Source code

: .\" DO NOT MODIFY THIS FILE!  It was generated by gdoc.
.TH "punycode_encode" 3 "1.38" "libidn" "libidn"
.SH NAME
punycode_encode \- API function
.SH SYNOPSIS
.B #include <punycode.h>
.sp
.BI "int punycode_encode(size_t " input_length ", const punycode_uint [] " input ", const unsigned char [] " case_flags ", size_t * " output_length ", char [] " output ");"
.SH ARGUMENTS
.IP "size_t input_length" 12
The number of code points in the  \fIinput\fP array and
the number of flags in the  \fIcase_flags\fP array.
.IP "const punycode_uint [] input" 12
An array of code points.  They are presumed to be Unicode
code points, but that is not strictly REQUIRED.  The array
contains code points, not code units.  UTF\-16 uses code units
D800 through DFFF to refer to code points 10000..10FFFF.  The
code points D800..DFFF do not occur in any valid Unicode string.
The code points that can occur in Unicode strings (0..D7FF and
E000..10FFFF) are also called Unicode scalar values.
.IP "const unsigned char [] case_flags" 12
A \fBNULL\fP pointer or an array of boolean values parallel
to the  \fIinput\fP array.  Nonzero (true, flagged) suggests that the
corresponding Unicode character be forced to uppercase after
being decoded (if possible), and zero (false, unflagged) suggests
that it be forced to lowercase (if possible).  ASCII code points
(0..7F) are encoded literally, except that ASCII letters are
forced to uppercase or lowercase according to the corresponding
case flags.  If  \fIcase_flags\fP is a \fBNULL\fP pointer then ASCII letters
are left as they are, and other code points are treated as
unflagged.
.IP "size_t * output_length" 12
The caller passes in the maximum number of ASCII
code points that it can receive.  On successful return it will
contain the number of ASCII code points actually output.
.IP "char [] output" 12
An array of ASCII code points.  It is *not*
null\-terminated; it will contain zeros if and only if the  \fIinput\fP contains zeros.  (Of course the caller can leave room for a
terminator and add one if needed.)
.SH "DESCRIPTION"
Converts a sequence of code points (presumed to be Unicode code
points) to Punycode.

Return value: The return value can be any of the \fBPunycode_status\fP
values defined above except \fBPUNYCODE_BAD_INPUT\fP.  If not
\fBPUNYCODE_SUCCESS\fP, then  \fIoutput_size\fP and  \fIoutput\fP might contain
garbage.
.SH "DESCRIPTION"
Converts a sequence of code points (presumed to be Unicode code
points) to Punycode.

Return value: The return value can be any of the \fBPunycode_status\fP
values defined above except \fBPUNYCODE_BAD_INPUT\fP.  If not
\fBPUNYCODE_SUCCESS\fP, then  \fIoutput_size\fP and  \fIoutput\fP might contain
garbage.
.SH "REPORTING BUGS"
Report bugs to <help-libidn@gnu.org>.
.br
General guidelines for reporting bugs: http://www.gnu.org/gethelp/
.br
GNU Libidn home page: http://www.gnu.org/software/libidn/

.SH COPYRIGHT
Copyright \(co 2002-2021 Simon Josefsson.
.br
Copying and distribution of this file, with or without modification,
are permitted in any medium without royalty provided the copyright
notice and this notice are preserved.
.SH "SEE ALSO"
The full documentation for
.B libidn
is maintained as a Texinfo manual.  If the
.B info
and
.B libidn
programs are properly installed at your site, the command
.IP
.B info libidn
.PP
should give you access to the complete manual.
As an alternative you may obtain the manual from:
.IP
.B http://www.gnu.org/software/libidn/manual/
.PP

**TO-DO ITEM:** Print only the lines from the top of the data above down to the line holding "E000..10FFFF) are also", inclusive.

**TASK OUTPUT:**
Source code

: .\" DO NOT MODIFY THIS FILE!  It was generated by gdoc.
.TH "punycode_encode" 3 "1.38" "libidn" "libidn"
.SH NAME
punycode_encode \- API function
.SH SYNOPSIS
.B #include <punycode.h>
.sp
.BI "int punycode_encode(size_t " input_length ", const punycode_uint [] " input ", const unsigned char [] " case_flags ", size_t * " output_length ", char [] " output ");"
.SH ARGUMENTS
.IP "size_t input_length" 12
The number of code points in the  \fIinput\fP array and
the number of flags in the  \fIcase_flags\fP array.
.IP "const punycode_uint [] input" 12
An array of code points.  They are presumed to be Unicode
code points, but that is not strictly REQUIRED.  The array
contains code points, not code units.  UTF\-16 uses code units
D800 through DFFF to refer to code points 10000..10FFFF.  The
code points D800..DFFF do not occur in any valid Unicode string.
The code points that can occur in Unicode strings (0..D7FF and
E000..10FFFF) are also called Unicode scalar values.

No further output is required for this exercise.